ABOUT THIS EXERCISE: Lay out the part of the lines that opens with the line containing "SwellAddiction" and closes with the line containing "No products were found matching your", both included, as a Markdown table with the columns No. and Line, giving each line its row number and skipping blank lines. Leave the pictures out of the table.

(Dataset entries)
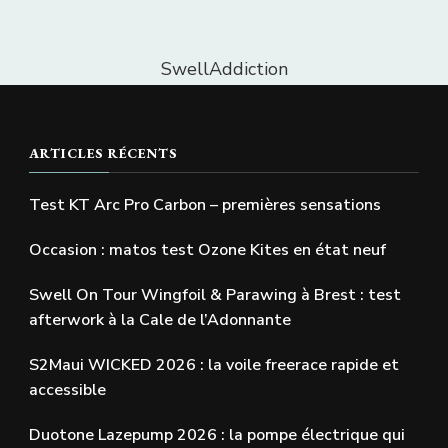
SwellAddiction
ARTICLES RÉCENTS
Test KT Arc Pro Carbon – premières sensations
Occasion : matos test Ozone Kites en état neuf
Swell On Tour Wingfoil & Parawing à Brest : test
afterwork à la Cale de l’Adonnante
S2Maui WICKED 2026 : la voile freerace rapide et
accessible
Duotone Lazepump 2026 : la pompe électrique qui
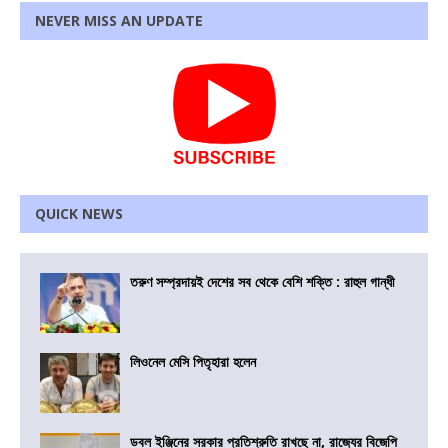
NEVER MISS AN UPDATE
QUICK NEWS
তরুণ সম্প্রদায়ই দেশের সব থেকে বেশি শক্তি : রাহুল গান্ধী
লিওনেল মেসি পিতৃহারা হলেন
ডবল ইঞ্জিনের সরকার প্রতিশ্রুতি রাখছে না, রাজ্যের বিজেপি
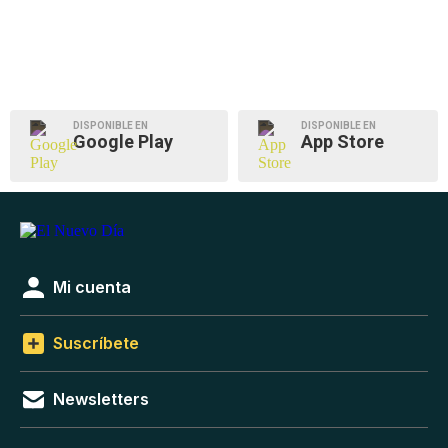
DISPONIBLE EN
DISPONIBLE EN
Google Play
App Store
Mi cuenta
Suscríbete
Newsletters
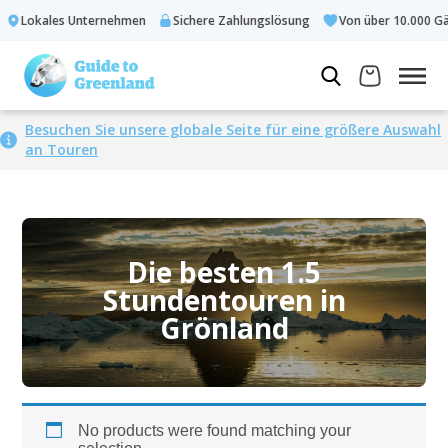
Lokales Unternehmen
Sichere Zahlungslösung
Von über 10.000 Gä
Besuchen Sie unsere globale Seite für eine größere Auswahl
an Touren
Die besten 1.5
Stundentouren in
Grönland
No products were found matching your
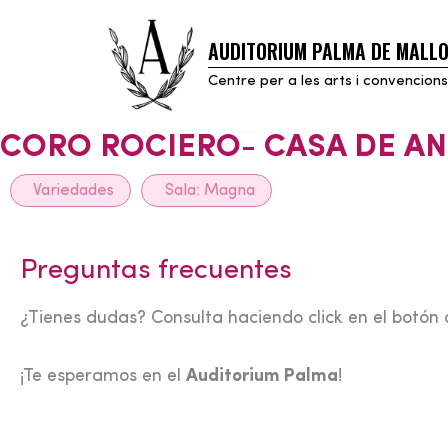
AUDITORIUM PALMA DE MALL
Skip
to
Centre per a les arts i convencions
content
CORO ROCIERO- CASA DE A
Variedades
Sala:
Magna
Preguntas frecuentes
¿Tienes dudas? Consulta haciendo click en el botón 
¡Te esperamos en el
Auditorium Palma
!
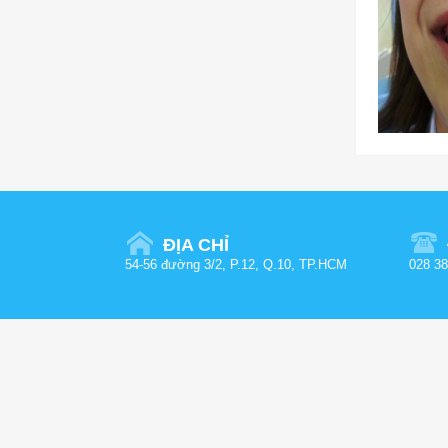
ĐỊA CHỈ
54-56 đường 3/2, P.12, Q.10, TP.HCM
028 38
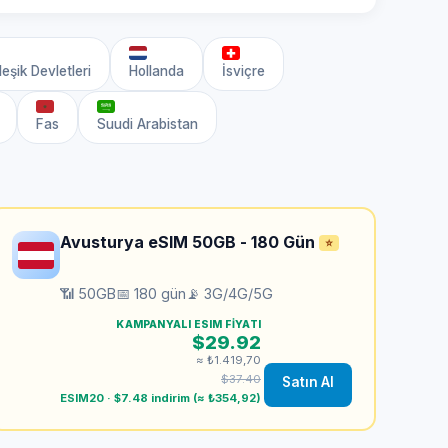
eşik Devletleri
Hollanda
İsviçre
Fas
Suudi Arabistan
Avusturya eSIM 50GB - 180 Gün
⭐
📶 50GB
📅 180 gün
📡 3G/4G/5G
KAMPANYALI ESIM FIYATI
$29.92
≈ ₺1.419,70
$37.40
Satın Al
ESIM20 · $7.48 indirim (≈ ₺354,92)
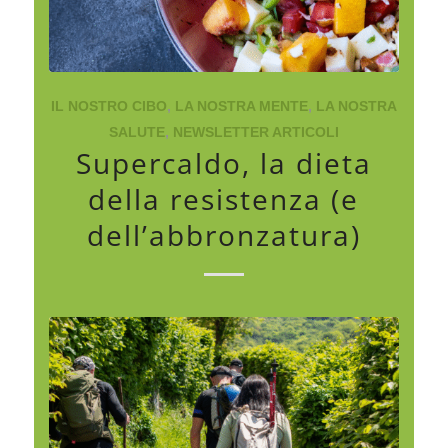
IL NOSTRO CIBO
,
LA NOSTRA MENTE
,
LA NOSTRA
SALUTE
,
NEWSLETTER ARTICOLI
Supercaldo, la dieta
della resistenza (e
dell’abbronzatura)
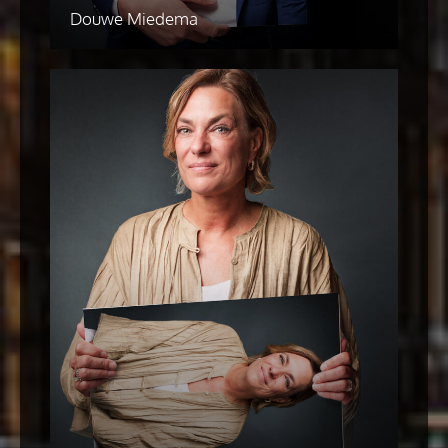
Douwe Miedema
...
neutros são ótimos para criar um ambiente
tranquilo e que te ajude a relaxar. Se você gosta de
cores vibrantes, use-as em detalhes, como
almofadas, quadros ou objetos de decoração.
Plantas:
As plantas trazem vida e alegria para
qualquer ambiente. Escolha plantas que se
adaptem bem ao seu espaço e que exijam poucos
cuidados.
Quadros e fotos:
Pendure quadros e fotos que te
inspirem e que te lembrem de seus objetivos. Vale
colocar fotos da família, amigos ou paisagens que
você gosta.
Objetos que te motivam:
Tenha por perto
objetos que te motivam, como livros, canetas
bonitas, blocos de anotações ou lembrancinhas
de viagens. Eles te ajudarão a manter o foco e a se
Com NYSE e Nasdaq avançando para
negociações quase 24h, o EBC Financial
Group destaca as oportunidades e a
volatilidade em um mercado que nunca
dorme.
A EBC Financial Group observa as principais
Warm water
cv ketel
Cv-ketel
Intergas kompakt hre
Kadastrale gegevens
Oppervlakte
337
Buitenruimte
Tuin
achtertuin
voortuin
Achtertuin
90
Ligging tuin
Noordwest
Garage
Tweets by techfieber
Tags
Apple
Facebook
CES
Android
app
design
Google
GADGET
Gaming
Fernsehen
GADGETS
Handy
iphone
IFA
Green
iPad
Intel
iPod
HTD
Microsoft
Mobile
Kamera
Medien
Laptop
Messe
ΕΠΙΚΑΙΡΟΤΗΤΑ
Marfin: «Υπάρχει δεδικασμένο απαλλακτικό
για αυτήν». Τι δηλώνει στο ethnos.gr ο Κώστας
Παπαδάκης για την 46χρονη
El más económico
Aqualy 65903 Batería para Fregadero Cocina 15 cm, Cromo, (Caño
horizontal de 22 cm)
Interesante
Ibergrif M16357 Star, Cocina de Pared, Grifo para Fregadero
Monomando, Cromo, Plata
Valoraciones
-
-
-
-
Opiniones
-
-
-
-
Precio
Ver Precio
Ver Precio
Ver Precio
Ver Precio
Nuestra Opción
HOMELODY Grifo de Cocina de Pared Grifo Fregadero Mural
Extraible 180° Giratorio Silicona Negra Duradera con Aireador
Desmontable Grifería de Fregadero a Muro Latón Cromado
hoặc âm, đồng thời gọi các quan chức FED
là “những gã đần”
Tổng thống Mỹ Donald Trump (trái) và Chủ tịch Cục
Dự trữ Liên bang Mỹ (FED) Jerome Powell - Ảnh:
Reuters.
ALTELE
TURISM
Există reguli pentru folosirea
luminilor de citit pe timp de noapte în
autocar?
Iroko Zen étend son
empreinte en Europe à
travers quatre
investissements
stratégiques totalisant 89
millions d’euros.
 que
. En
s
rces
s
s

PROBLEM SOLUTION:
| No. | Line |
|---|---|
| 1 | SwellAddiction |
| 2 | ARTICLES RÉCENTS |
| 3 | Test KT Arc Pro Carbon – premières sensations |
| 4 | Occasion : matos test Ozone Kites en état neuf |
| 5 | Swell On Tour Wingfoil & Parawing à Brest : test |
| 6 | afterwork à la Cale de l’Adonnante |
| 7 | S2Maui WICKED 2026 : la voile freerace rapide et |
| 8 | accessible |
| 9 | Duotone Lazepump 2026 : la pompe électrique qui |
| 10 | NEVER MISS AN UPDATE |
| 11 | QUICK NEWS |
| 12 | তরুণ সম্প্রদায়ই দেশের সব থেকে বেশি শক্তি : রাহুল গান্ধী |
| 13 | লিওনেল মেসি পিতৃহারা হলেন |
| 14 | ডবল ইঞ্জিনের সরকার প্রতিশ্রুতি রাখছে না, রাজ্যের বিজেপি |
| 15 | DISPONIBLE EN |
| 16 | DISPONIBLE EN |
| 17 | Google Play |
| 18 | App Store |
| 19 | Mi cuenta |
| 20 | Suscríbete |
| 21 | Newsletters |
| 22 | Lokales Unternehmen |
| 23 | Sichere Zahlungslösung |
| 24 | Von über 10.000 Gä |
| 25 | Besuchen Sie unsere globale Seite für eine größere Auswahl |
| 26 | an Touren |
| 27 | Die besten 1.5 |
| 28 | Stundentouren in |
| 29 | Grönland |
| 30 | No products were found matching your |